Engineering Manager, Evaluation Platform

Procore Technologies•Austin, TX

3d•$168,560 - $231,770•Hybrid

About The Position

We’re looking for an Engineering Manager for our Evaluation Platform team to join Procore’s Construction Intelligence organization. In this role, you’ll build the infrastructure and tooling that enables users and internal teams to measure, benchmark, and improve the quality of AI agents — including Search Agent, RFI Create Agent, Invoice Agent, and future agentic products. You will own the end-to-end evaluation lifecycle: from defining quality metrics and building evaluation frameworks, to delivering intuitive interfaces that surface actionable insights about agent performance. This position reports into Sr Director of the Procore AI Engineering team and will be 2 days per week hybrid role in our Austin office.
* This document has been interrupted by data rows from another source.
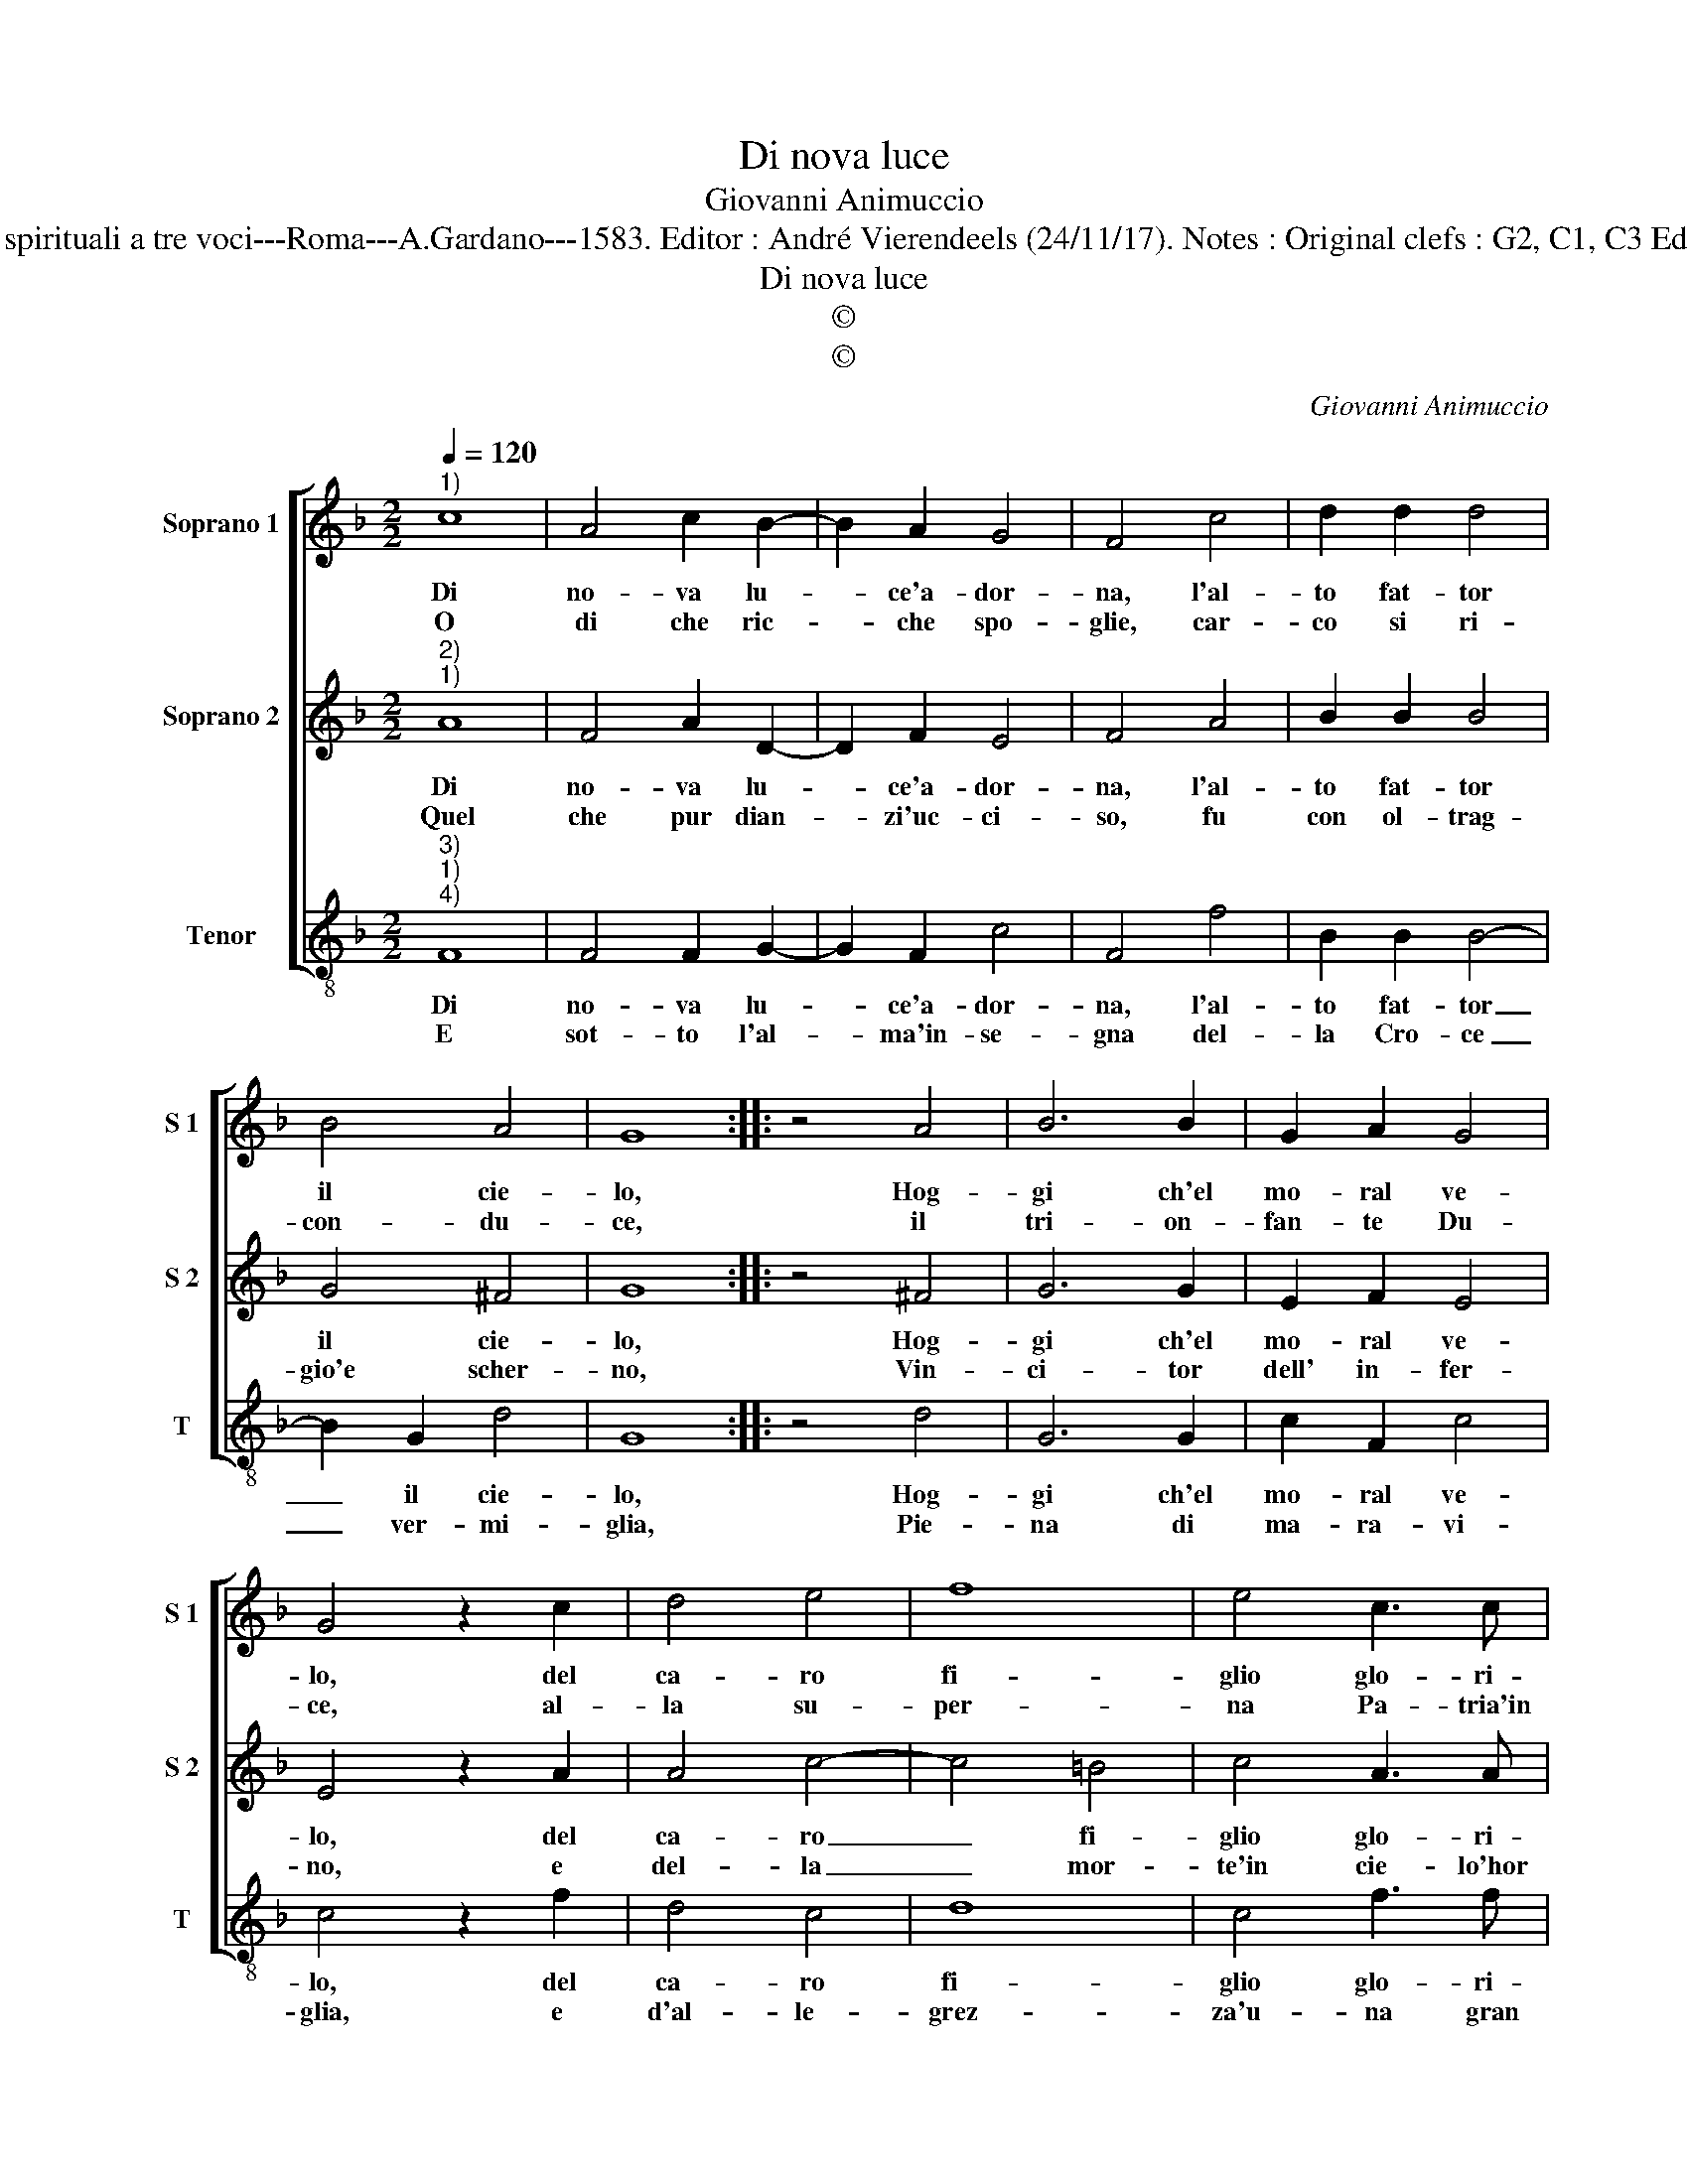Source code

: X:1
T:Di nova luce
T:Giovanni Animuccio
T:Source : Primo libro delle Laude spirituali a tre voci---Roma---A.Gardano---1583. Editor : André Vierendeels (24/11/17). Notes : Original clefs : G2, C1, C3 Editorial accidentals above the staff
T:Di nova luce
T:©
T:©
C:Giovanni Animuccio
Z:©
%%score [ 1 2 3 ]
L:1/8
Q:1/4=120
M:2/2
K:F
V:1 treble nm="Soprano 1" snm="S 1"
V:2 treble nm="Soprano 2" snm="S 2"
V:3 treble-8 nm="Tenor" snm="T"
V:1
"^1)" c8 | A4 c2 B2- | B2 A2 G4 | F4 c4 | d2 d2 d4 | B4 A4 | G8 :: z4 A4 | B6 B2 | G2 A2 G4 | %10
w: Di|no- va lu-|* ce'a- dor-|na, l'al-|to fat- tor|il cie-|lo,|Hog-|gi ch'el|mo- ral ve-|
w: O|di che ric-|* che spo-|glie, car-|co si ri-|con- du-|ce,|il|tri- on-|fan- te Du-|
 G4 z2 c2 | d4 e4 | f8 | e4 c3 c | c2 c2 d4 | c2 B4 c2 | A2 B2 G4 | F8 :| %18
w: lo, del|ca- ro|fi-|glio glo- ri-|o- so'ac- co-|glio, glo- ri-|o- so'ac- co-|glio.|
w: ce, al-|la su-|per-|na Pa- tria'in|Pa- ra- di-|so, pa- tria'in|Pa- ra- di-|so?|
V:2
"^2)""^1)" A8 | F4 A2 D2- | D2 F2 E4 | F4 A4 | B2 B2 B4 | G4 ^F4 | G8 :: z4 ^F4 | G6 G2 | %9
w: Di|no- va lu-|* ce'a- dor-|na, l'al-|to fat- tor|il cie-|lo,|Hog-|gi ch'el|
w: Quel|che pur dian-|* zi'uc- ci-|so, fu|con ol- trag-|gio'e scher-|no,|Vin-|ci- tor|
 E2 F2 E4 | E4 z2 A2 | A4 c4- | c4 =B4 | c4 A3 A | A2 A2 B4 | A2 G4 G2 | F2 F4 E2 | F8 :| %18
w: mo- ral ve-|lo, del|ca- ro|_ fi-|glio glo- ri-|o- so'ac- co-|glio, glo- ri-|o- so'ac- co-|glio.|
w: dell' in- fer-|no, e|del- la|_ mor-|te'in cie- lo'hor|vi- n'e re-|gna'in cie- lo'hor|vi- n'e re-|gna.|
V:3
"^3)""^1)""^4)" F8 | F4 F2 G2- | G2 F2 c4 | F4 f4 | B2 B2 B4- | B2 G2 d4 | G8 :: z4 d4 | G6 G2 | %9
w: Di|no- va lu-|* ce'a- dor-|na, l'al-|to fat- tor|_ il cie-|lo,|Hog-|gi ch'el|
w: E|sot- to l'al-|* ma'in- se-|gna del-|la Cro- ce|_ ver- mi-|glia,|Pie-|na di|
 c2 F2 c4 | c4 z2 f2 | d4 c4 | d8 | c4 f3 f | f2 f2 B4 | c2 _e4 c2 | d2 B2 c4 | F8 :| %18
w: mo- ral ve-|lo, del|ca- ro|fi-|glio glo- ri-|o- so'ac- co-|glio, glo- ri-|o- so'ac- co-|glio.|
w: ma- ra- vi-|glia, e|d'al- le-|grez-|za'u- na gran|schie- ra'il se-|gue'u- na gran|schie- ra'il se-|gue.|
We’re looking for someone to join us immediately.

Requirements

5+ years managing engineering teams or technical leads, with 7+ years total in software engineering.
Experience building evaluation, quality measurement, or observability platforms for LLM-based or agentic systems (RAG pipelines, multi-step agents, tool-use agents).
Strong understanding of evaluation methodologies: precision/recall, LLM-as-judge, human annotation, A/B testing, and statistical significance frameworks.
Proven ability to translate ambiguous problem spaces into clear technical strategies and executable roadmaps.
Hands-on technical depth in backend systems, data pipelines, or distributed infrastructure (Python, Go, or similar)
Familiarity with evaluation frameworks such as RAGAS, DeepEval, LangFuse, or custom eval harnesses.
Background in search relevance (NDCG, MRR) or information retrieval quality systems.

Nice To Haves

Experience with construction-tech, procurement, or enterprise B2B SaaS domains.

Responsibilities

Lead and grow a team of engineers focused on evaluation infrastructure, quality measurement, and developer tooling for AI agents.
Define the technical vision and roadmap for the Evaluation Platform — covering offline evaluations (batch benchmarks, regression suites) and online evaluations (live traffic quality monitoring, A/B testing).
Partner with AI/ML, Product, and Agent teams to define quality metrics for agents (relevance, accuracy, latency, safety, user satisfaction, token usage) and build automated pipelines to compute them at scale.
Design and deliver user-facing evaluation tools that allow customers and internal teams to assess agent output quality, compare model versions, and identify regressions.
Build frameworks for human-in-the-loop evaluation — annotation workflows, rating interfaces, and inter-rater reliability measurement.
Establish CI/CD quality gates so that new agent versions cannot ship without passing evaluation thresholds.
Drive engineering excellence: code quality, system reliability, test coverage, on-call health, and technical debt management.
Recruit, mentor, and develop engineers — fostering a culture of ownership, curiosity, and rigorous experimentation.